For other types of AS events, some extra filtering criteria might be needed, and we can discuss when we get to the point.


Two notes:

  1. A caveat of the Fisher exact test described above is that it does not take into account the within-group variation. This is in general a not big issue for lab mice if RNA-seq libraries are prepared properly because the heterogeneity between lab mice is minimal. So far I have not seen tools that deal with this issue effectively, but this could be due to the fact that I did not track RNA-seq literature very closely.
  2. Also, a recent paper described a method MATS based on MCMC to estimate p-values and claims that the performance is somewhat better than Fisher's exact test in simulation. I have not tested this, but if this is true, the test can be swathed very easily.

Quantify gene expression

This is also done with the countit package, but first one needs to download gene definition files from http://geller.rockefeller.edu/Quantas/data/mm9.gene.tar.gz. There are two files in the tarball that will be used in the next step.

perl summarize_expression_wrapper.pl -big --cache ../cache -exon mm9.exon.uniq.core.bed -e2g mm9.exon.uniq.core.id2gene2symbol -weight -v sample_out/pair.gapless.bed sample.expr.txt

Again, the -weight option is specified because each fragment from gapless now has a probability score.

The output is like this

#gene_id    gene_symbol tag_num exon_len    RPKM

Here exon_len is the total exonic length of the gene, and tag_num is the total number of exonic reads (or more precisely fragments) in the gene. RPKM is always calculated using total number of exonic tags summed over all genes in the output file as a denominator, to avoid the complication of rRNA reads, etc.


This was done for all samples. Then an R package edgeR was used to do statistical test of differential gene expression. An example script can be downloaded from: http://geller.rockefeller.edu/Quantas/expr.edgeR.tagwise.R, which will report log2FC, p-value, and benjamini FDR

RPKM for each group needs to be recalculated after combining all samples in the same group.

We typically call significant differential expression by requiring FDR<0.01 (or 0.001), |log2FC|>1 (or 0.6 or 2), and max(group1RPKM, group2RPKM) in the top half.

Generate bedGraph files for visualization in UCSC genome browser

In most cases, bedGraph format provides excellent visualization, especially for alternative splicing events.
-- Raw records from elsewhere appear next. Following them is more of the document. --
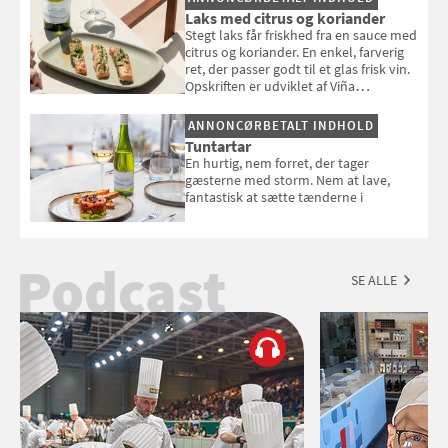
Louisa Lorangs kogebog "Salat".
Laks med citrus og koriander
Stegt laks får friskhed fra en sauce med
citrus og koriander. En enkel, farverig
ret, der passer godt til et glas frisk vin.
Opskriften er udviklet af Viña
Esmeralda.
ANNONCØRBETALT INDHOLD
Tuntartar
En hurtig, nem forret, der tager
gæsterne med storm. Nem at lave,
fantastisk at sætte tænderne i
Podcast
SE ALLE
The BED file after gapless analysis can be converted into a bedGraph file with a script in the countit package.

perl tag2profile.pl -big -weight -exact -of bedgraph -n "Sample_bed_graph" -v sample_out/pair.gapless.bed sample.bedGraph

In some cases, one might also want to show the summarized number of junction reads for each exon junction. This can be done by

perl tag2junction.pl -v -big -weight -c ./cache sample.combined.junction.bed sample.junction.count.bed

The 5th column now contain the read count for each junction, which is also shown as part of the name column. This file can also be loaded to the UCSC genome browser for visualization.